Enviada em 28/08/2017

Superlotação. Maus-tratos. Formação de facções. Consumo de drogas. Rebeliões. Reeducação social? Embora a priori a teoria seja essa, o sistema prisional brasileiro é falho e está sofrendo uma grave crise educacional, de valores e de segurança. Dessa forma, impossibilitada a eficácia da punição e reabilitação dos infratores. Por isso, Entender e reverter essa mazela é primordial para o bem-estar social e futuro do país.

Primeiramente, o sistema carcerário brasileiro possui uma série de problemas acumulados ao longo do tempo, deixados de lado pelo governo e tolerados pela população. A decadência das necessidades básicas, a má infraestrutura, a falta de fiscalização e manutenção das celas tornou-se realidade comum das penitenciárias do país. Dessa maneira, acreditar em uma reintegração, nessas condições, é uma ideia romantizada e inviável que perdura na sociedade mesmo visto, após a libertação dos detentos, os resultados negativos e ineficazes.

Ademais, o problema não está na quantidade das prisões, mas na qualidade da educação dentro e principalmente fora delas. É um ciclo vicioso, começa com um ensino público precário, reflete na dificuldade de conquistar um emprego e por fim na entrada no mundo do crime, auxiliado, por um conjunto de leis brandas e flexíveis. Com isso, a segurança brasileira torna-se banalizada pelos criminosos, os quais aproveitam as prisões como meio para formar facções e trocar experiências com outros detentos. Logo liberados, são negados e excluídos pela sociedade.

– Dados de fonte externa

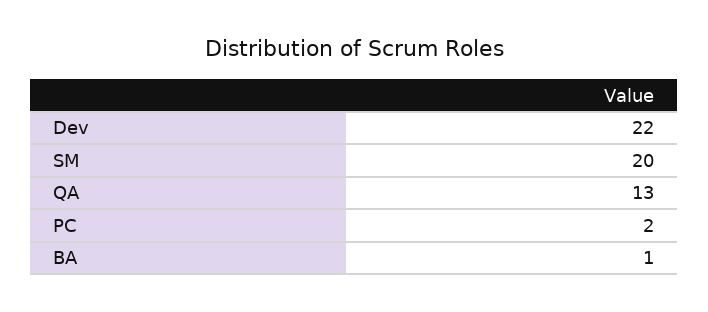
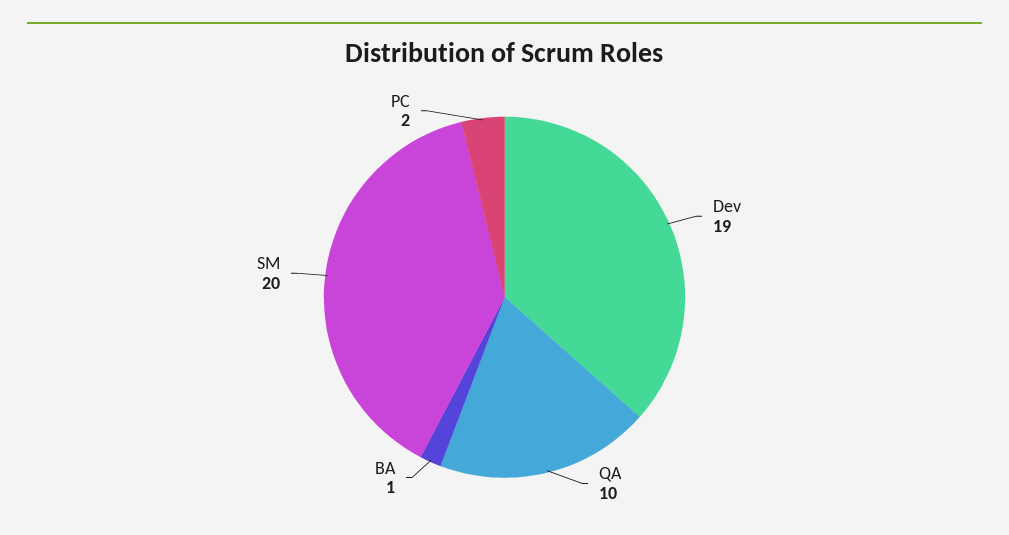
  {
-   "Dev": 22,
+   "Dev": 19,
    "SM": 20,
-   "QA": 13,
+   "QA": 10,
    "PC": 2,
    "BA": 1
  }

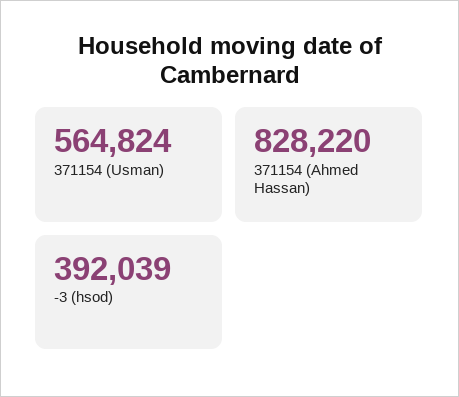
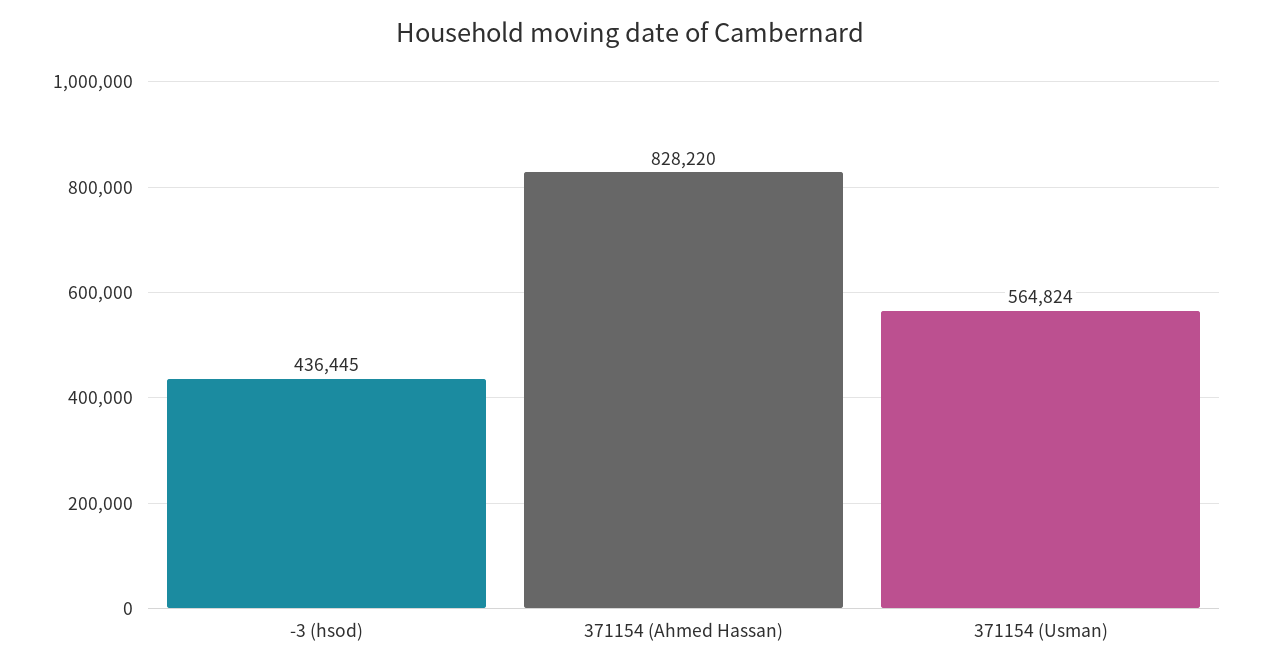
  {
    "371154 (Usman)": 564824,
    "371154 (Ahmed Hassan)": 828220,
-   "-3 (hsod)": 392039
+   "-3 (hsod)": 436445
  }

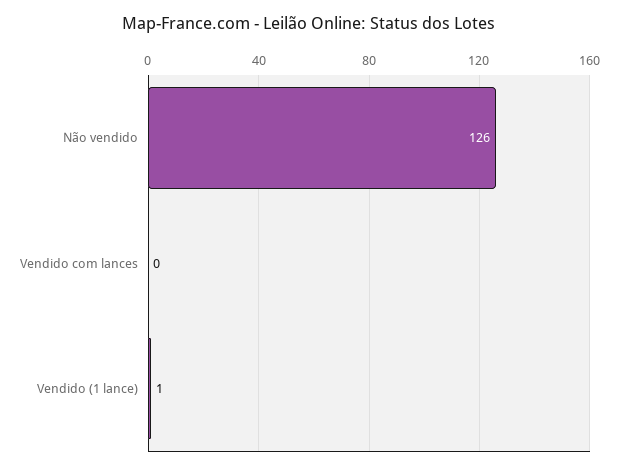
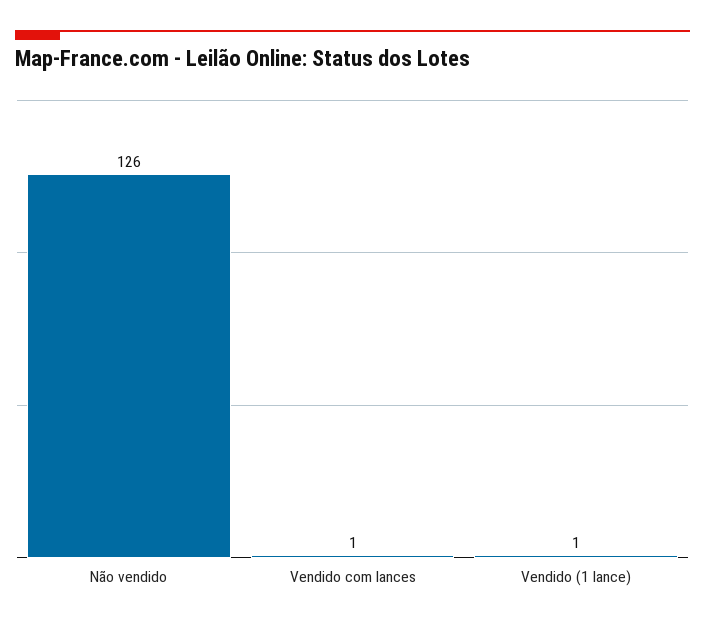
  {
    "Não vendido": 126,
-   "Vendido com lances": 0,
+   "Vendido com lances": 1,
    "Vendido (1 lance)": 1
  }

Fica claro, portanto, a urgência das mudanças com efeito de curto e longo prazo no Brasil. O governo deve promover a manutenção e fiscalização das celas, implantando também, bloqueadores de celulares em todas elas. Além disso, com a parceria de ONGs, o esporte e o trabalho precisam fazer parte da rotina dos presidiários. Porém, não bastam apenas medidas internas, é evidente a necessidade do investimento do ensino acessível e de qualidade para todos, pois como afirmou Pitágoras ‘‘Eduquem as crianças e não será necessário castigar os homens’’.